When I first went into computing, I wanted to work on all aspects – and cybersecurity lets me remain involved in all areas. I also love how fast-paced and varied the field is, as you are always learning. I also foresaw, fairly accurately, the rise of social media, web 2.0 and general tendencies to put more of our lives online and hence, the value of the assets to be protected would increase exponentially.
Why did you get your CCSP®?
I saw Cloud as a growing field, and in 5-10 years, it will be the de facto way to host things. I also saw people and organisations claiming expertise in the subject that I didn’t feel they had – but at the same time, if I was not accredited, how could I stop them from feeling the same way about me? The fact that both the Cloud Security Alliance and (ISC)² were involved in the formation of the materials gave credibility to the certification.
What is a typical day like for you?
My days vary – I might be coordinating the management of a security incident in the morning, helping respond to regulatory requests over lunch and then working on security awareness materials for our employees in the afternoon. Once, for a week, I reviewed a day’s meetings, emails and calls and reached the conclusion that there are between 100 and 250 different topics that I provide input to in one way or another. I try to remind myself that you can’t get visibility of, much less address, every last risk to the extent that you might want to – so you have to prioritise the right things.
Can you tell us about a personal career highlight?
I managed to get a SaaS “Mega Vendor” to change their policy to share the results of penetration tests with their clients. Crucially, I was able to convince them to do so before upgrades occurred, so that it could be built into the decision whether or not to upgrade. This, in turn, created much more incentive for the vendor to fix vulnerabilities, as suddenly there was a spotlight on them. I think this level of transparency will become essential as we put more data with third parties.
How has the CCSP certification helped you in your career?

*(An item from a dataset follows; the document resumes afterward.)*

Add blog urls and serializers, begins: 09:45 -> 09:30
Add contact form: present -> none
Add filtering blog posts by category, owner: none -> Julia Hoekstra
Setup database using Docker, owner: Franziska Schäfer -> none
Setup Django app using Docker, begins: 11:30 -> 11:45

The CCSP has given me credibility to be a trusted advisor. It is also useful ammunition when challenging a vendor’s position - being able to quote the CCSP chapter and verse on best practices for how things should be done. So much so that I think it’s fair to say that possessing it was a factor in my success in changing policy with my SaaS vendor.
What is the most useful advice you have for other cloud security professionals?
As security people, we are naturally cautious about putting data with third parties. We need to be pragmatic and recognise that this is the way the world is going and the old days of everything being under our control are ending. Aside from upskilling in areas like vendor management, the best way to deal with this is to look for ways to improve security by putting things in the cloud.